December marks 20th anniversary of Learjet crash in Fresno

Thursday, November 27, 2014
December marks 20th anniversary of Learjet crash in Fresno
It was the worst air disaster in the city of Fresno: a Learjet on a military training exercise crash-landed on Olive Avenue right during the lunch hour.

FRESNO, Calif. (KFSN) -- It was the worst air disaster in the city of Fresno: a Learjet on a military training exercise crash-landed on Olive Avenue right during the lunch hour.

On December 14, 1994, two Learjets were doing training maneuvers with the Air National Guard. All was going well until one of the planes started coming in for a landing at Fresno's airport.
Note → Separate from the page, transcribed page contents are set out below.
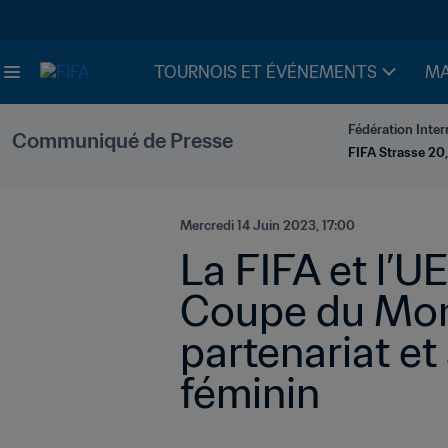
TOURNOIS ET ÉVÉNEMENTS
MA
Fédération Inter
Communiqué de Presse
FIFA Strasse 20,
Mercredi 14 Juin 2023, 17:00
La FIFA et l’UER
Coupe du Mond
partenariat et
féminin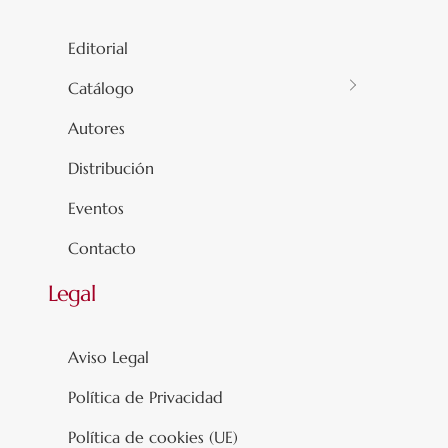
Editorial
Catálogo
Autores
Distribución
Eventos
Contacto
Legal
Aviso Legal
Política de Privacidad
Política de cookies (UE)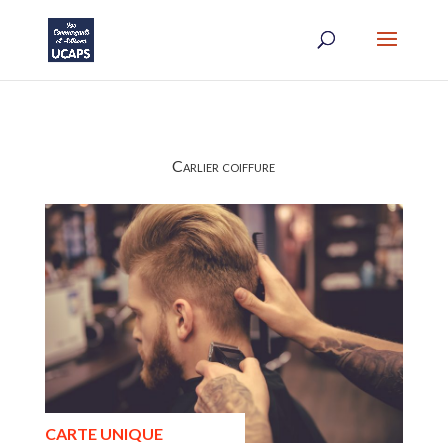
Carlier coiffure
CARTE UNIQUE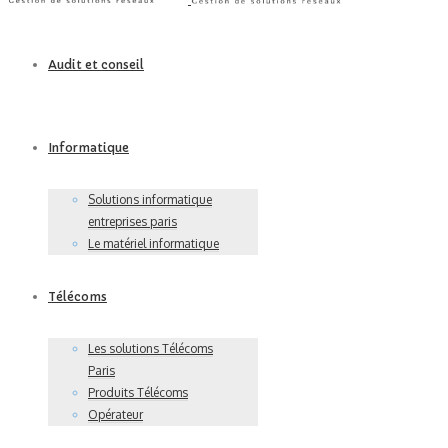
Audit et conseil
Informatique
Solutions informatique
entreprises paris
Le matériel informatique
Télécoms
Les solutions Télécoms
Paris
Produits Télécoms
Opérateur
11:41 a.m. It was almost lunchtime at Ewing Elementary School on Olive Avenue just east of Chestnut. The kindergarteners were lining up to get out of school for the day. Teachers Dawn Loyd and Kim Vasquez remember parents had already arrived at the front gate.

Loyd recalls, "We were dismissing our kids and we heard what sounded like a jet plane." Vasquez describes the sound, "It was a screeching metal and it went right over the tops of our classrooms."
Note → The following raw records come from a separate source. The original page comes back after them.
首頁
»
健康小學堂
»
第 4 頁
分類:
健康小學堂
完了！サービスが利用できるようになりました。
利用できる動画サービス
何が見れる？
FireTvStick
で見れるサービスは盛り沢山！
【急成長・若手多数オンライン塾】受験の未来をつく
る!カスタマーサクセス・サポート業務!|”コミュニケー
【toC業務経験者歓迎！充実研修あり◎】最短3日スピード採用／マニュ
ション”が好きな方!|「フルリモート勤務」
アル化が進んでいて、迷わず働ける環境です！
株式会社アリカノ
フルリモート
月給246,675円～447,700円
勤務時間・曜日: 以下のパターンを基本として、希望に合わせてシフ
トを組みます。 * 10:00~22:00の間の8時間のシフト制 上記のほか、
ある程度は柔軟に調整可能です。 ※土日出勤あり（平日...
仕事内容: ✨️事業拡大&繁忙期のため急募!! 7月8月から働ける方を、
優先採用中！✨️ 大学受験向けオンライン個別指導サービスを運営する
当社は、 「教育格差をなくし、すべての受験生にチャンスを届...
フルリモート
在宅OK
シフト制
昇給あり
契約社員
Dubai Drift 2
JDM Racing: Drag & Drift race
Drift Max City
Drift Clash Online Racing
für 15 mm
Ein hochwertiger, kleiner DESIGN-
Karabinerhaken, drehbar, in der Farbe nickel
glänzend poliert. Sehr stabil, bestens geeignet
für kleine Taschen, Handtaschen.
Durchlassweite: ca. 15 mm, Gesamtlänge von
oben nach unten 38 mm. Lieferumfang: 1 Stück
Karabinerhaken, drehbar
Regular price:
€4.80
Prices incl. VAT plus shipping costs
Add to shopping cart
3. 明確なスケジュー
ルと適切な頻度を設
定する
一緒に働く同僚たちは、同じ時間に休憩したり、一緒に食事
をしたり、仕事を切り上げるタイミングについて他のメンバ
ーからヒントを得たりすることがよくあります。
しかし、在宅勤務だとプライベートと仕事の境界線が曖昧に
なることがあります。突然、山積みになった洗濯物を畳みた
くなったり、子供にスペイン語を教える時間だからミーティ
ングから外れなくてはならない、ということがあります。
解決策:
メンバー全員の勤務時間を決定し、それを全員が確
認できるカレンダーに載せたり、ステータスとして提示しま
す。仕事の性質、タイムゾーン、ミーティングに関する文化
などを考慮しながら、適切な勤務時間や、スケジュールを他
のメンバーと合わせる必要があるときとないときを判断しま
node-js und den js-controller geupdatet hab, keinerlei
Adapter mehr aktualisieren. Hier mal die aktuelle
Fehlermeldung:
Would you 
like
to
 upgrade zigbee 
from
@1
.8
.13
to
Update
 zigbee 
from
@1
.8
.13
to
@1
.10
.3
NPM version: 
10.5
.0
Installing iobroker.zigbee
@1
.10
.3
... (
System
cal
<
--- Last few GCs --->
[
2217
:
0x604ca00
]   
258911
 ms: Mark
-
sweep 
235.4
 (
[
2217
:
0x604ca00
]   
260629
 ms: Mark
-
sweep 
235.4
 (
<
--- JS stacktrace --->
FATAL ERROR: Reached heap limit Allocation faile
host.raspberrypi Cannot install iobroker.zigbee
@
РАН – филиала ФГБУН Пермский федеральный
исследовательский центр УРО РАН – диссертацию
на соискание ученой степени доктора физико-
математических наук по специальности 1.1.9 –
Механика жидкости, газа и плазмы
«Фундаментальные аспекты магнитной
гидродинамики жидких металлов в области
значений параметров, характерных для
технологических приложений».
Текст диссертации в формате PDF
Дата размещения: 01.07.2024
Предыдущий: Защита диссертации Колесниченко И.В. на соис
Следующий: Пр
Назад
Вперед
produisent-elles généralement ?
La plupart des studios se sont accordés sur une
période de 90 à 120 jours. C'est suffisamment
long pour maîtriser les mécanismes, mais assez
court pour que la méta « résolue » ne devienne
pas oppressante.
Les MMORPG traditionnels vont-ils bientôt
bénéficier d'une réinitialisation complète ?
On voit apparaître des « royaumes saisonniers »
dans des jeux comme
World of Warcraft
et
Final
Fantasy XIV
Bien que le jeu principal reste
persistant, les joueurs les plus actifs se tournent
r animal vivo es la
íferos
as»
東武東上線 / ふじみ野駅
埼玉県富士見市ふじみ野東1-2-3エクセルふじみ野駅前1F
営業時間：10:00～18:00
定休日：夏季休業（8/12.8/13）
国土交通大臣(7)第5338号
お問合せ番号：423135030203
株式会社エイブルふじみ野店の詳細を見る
Marty McClintock was 8 years old. He was inside his third grade classroom at Ewing and watched from the window as a jet plane flew low across the playground.

"I said, 'hey, there's something in the sky!' And realized there was a big thing of smoke and there was a plane flying across that was flying a little lower," McClintock said.

At 11:44, the pilots declared an emergency.

Sound from the cockpit: "We got an engine fire on the right side too it shows. Do we have any power? I'm not getting any response man... Gears coming down... Pull it in! I'm coming! I'm coming! Jesus Christ."

The pilots frantically pulled the plane up over Ewing Elementary School and tried for a landing on Olive Avenue.

Sound from the cockpit: "Pull up dude.... Full right rudder in.... Oh Christ! C'mon baby... Don't crash on me now."

But the plane did crash. It clipped a light pole at Recreation Avenue and smashed into the Olivewood Apartments. The debris field covered two city blocks.

Pilots Richard Anderson and Brad Sexton died. 21 people on the ground were injured. Every Fresno firefighter and paramedic on duty rushed to the scene -- among them was Bob Watterston.

Waterston recalls the scene: "This main street here, Olive, I'll bet flames were 20 feet high for at least two blocks. The first thing I ran into coming around the corner over there was a jet engine on fire laying in the middle of the street."

What's amazing is when this accident happened it was close to the noon hour on one of the busiest streets in Central Fresno, and yet that day at that time there were hardly any cars on the road.

The National Transportation Safety Board determined the cause of the crash was faulty wiring in the jet. Phoenix Air -- the owner of the plane -- had modified the wiring so it could perform as a chase plane on military missions. In the end, the company paid out millions, including $12 million to Blondy Davis, the 20-year-old woman burned over 60 percent of her body.

Fresno attorney Rick Watters represented Davis. He said, "And Blondy was in her apartment, and she was getting ready to go somewhere and the engine came in to her bathroom while she was getting ready on fire and burned her."

Those at Ewing Elementary School believe pilots Richard Anderson and Brad Sexton took extraordinary measures to avoid the school and set the plane down in the street. The school's library even bears their name. Most of the teachers at the school have retired, the apartment complex has been rebuilt, but the memories of that day will be etched in the minds of Fresnans for a long time to come.